Most participants heard multiple voices, each with their own characters or personalities. Contrary to popular belief, not all of these experiences were negative or menacing. Some hallucinations were pleasant, or even downright mundane.

According to one participant’s account of hearing voices: “They usually tell me to do things, but not dangerous things.

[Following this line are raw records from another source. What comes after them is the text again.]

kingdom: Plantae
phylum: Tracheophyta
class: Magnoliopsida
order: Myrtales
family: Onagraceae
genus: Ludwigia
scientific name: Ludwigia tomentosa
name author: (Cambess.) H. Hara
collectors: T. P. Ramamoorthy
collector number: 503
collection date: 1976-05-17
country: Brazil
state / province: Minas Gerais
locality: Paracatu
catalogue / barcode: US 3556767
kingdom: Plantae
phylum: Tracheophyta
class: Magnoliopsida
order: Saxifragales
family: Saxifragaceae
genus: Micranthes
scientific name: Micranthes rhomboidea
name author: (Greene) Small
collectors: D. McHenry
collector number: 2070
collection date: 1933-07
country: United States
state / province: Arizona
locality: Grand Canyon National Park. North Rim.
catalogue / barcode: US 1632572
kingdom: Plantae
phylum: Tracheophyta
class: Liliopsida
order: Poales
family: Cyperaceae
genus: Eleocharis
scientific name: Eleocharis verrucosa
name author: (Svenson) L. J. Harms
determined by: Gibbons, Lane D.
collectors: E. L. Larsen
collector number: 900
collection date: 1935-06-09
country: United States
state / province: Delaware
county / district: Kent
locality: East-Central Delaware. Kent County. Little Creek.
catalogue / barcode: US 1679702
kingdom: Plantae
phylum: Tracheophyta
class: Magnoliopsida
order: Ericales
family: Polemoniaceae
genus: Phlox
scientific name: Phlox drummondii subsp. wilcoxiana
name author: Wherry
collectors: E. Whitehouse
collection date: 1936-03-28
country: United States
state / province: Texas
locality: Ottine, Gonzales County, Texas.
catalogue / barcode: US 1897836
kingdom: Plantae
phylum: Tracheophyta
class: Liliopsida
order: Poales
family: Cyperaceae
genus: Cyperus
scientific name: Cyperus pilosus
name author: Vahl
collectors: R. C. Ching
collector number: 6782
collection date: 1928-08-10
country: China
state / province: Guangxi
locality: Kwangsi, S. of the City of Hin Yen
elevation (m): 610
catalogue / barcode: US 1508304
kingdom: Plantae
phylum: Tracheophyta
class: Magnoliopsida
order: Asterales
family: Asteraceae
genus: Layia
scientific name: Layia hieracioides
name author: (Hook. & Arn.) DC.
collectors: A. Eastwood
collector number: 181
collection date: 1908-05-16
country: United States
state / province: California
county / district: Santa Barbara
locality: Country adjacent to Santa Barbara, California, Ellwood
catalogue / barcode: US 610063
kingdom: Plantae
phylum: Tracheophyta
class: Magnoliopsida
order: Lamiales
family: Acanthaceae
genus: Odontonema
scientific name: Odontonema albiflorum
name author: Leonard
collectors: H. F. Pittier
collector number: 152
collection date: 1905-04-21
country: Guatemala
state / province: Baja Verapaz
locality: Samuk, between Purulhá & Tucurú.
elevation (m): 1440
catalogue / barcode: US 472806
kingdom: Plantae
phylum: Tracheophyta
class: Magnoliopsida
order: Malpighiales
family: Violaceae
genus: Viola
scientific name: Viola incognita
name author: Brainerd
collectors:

Like they’ll tell me to take out the garbage or check the lock on the window or call someone.”

Research such as this is part of a growing effort to not only examine how auditory hallucinations occur, but to understand the experiences of people who have them and to figure out how to interpret those experiences.

Woods notes that the idea of listening to what phantom voices had to say was once common in the field of psychiatry, at a time when psychoanalysis was popular.

The aim was to find meanings behind the hallucinations, teasing out their links to patients’ past traumas.

That changed during the latter half of the 20th century with the rise of biological psychiatry, a branch of psychiatry that focused on physical causes of and treatments for mental illness.

With biological psychiatry, “it was explicitly discouraged to ever talk to a patient about what the voices were saying because people felt that that was colluding in a kind of hallucinatory or delusional world that wasn’t real,” Woods says.

“The task of a psychiatrist was to shift people to a conventional reality. And if you inquired too deeply into their reality, you weren’t going to help with that task.”

These days, Woods says, the momentum is starting shifting toward a more holistic approach, thanks to groups such as the International Consortium of Hallucination Research, which promotes collaboration between scientists, mental-health professionals and individuals who’ve experienced hallucinations, and the international peer support movement Hearing Voices Network, which champions new perspectives on the phenomenon.

While not all of us literally hear them, we all have an inner dialogue or memories of conversations we’ve had in the past, Dr. Sean Kidd, psychologist-in-chief at Toronto’s Centre for Addiction and Mental Healthsays.

For the most part, we perceive these voices and sounds to be generated by ourselves. But in people struggling with psychosis, this connection is somehow lost and these voices and sounds are experienced as something other than oneself, Dr. Kidd explains, noting researchers have discovered differences in the mechanisms of brain areas relevant to distinguishing this distinction.

Another type of auditory hallucination may occur in individuals who experience hearing loss, akin to phantom limb pain, Dr. Danilo Vitorovic, assistant professor of neurology at the University of Vermont says.

In 2013, Vitorovic encountered the curious case of a 60-year-old patient with a history of hearing loss who suddenly began hearing phantom songs, as though someone had turned on a radio.

In cases such as these, the brain perceives sensations even without input from the body, he says. “The brain starts playing on its own.”

But for Healey, the science behind what causes auditory hallucinations is less of a concern than how to cope with them. To this end, he started a Toronto Hearing Voices group, part of the international Hearing Voices Network, about five years ago. He’s tried using anti-psychotics, which helped him sleep better, but didn’t quieten his voices.

What has worked instead, he says, is to hear them out. His hallucinations now act as a barometer for how well he’s coping with whatever’s going on in his life. Even the negative voices serve a purpose; they alert him when he needs to address a problem before it becomes overwhelming, he explains.

“It’s just part of life. It can be a really difficult part of life, but it can help you decipher … what’s going on and what you can do,” he says.